__TEXT TO READ__:
++++++++++

But that hasn’t stopped me from hating myself.

***

In the same year that I started hating my body — started counting every calorie, started doing yoga every day, started scrutinizing my every curve in the mirror — my Christian school teacher gave us good Christian girls some sage advice.

“Guard your hearts, ladies,” he said to us one day while we were discussing 1 Corinthians and sexual immorality. “Because as soon as you get to high school, all the boys will be looking at you. You’re fresh meat.”

At the time, I tried to brush it off. I tried to tell myself that I would be as godly as possible and not let my heart be led astray. I tried to tell myself that it was perfectly normal to absolutely abhor the idea of any man looking at my body. 

Years later, I would hear the term “male gaze” and start to understand why this made me so uncomfortable. This misogynistic and homophobic ideology places woman as objects of sexual pleasure and nothing else. 

But it wasn’t just this repulsion at the idea of being thought of as simply something to dominate; there was something else. It was the idea of men specifically looking at me, and the implication that I should want men to look at me if I wanted any sort of future relationship, if I wanted to fulfill familiar expectations. I had known from probably early high school, though, that I didn’t experience attraction to men. The idea of inherently being a sexual object for men made me dislike my body even more during those early teenage years when I was still grappling with my identity.

By the time I fully accepted that I was queer, however, I was well past the days of my early teenagehood and had come to mostly accept my body for what it was. I had started to like the softness of my hips and the contrast to my waist, where my ribs are perpetually visible. I didn’t hate my tiny ankles that never filled out even the skinniest of skinny jeans. I still hate that my jawline is weak and my cheekbones are undefined, but maybe one day I’ll get over that.

There were other things, though, that I started thinking about. For a long time, I thought that I was asexual — experiencing no attraction to anyone, regardless of gender — and this made me see my body differently. I hated the idea of looking “sexy” — I hated that I have what is traditionally called an “hourglass figure,” a body shape that, for a long time, has been very explicitly associated with sex appeal. I hated the idea that men, or anyone for that matter, might notice. I think I started looking at my body as something very unrelated to me — just a vessel to hold my consciousness, not something to love or take pride in. It was something for others to see, something I didn’t want others to see. Especially men.

++++++++++

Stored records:
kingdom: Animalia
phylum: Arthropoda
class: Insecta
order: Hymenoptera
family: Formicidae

++++++++++

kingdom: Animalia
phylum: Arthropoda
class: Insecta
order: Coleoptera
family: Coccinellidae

++++++++++

__AIM__:
Could you carry on the personal essay about body image and queer identity, picking up after its final paragraph?

__ANSWER FOR THE TASK__:
***

Timelines are difficult. I don’t remember exactly when I started experiencing attraction to women, rather than just my lack of attraction to men. Some people like to think that sexuality is something you’re born with, and, while I agree that it’s something you cannot change, I think for me at least, it was something that took me a long time to actually experience. Perhaps I was born with it, but I also don’t think it was something I ever would have thought about — probably due to heteronormativity — had I not had queer friends that prompted me to wonder.

Specifically, I remember having dinner with friends one night years ago when someone admitted to having crushes on all of us at one point or another. When my friend got to me, they said, “But not you. I could tell how straight you were and didn’t bother.” It was such an innocent comment, but something about it felt very wrong. It would be a long time before I could confront what about it made me uncomfortable.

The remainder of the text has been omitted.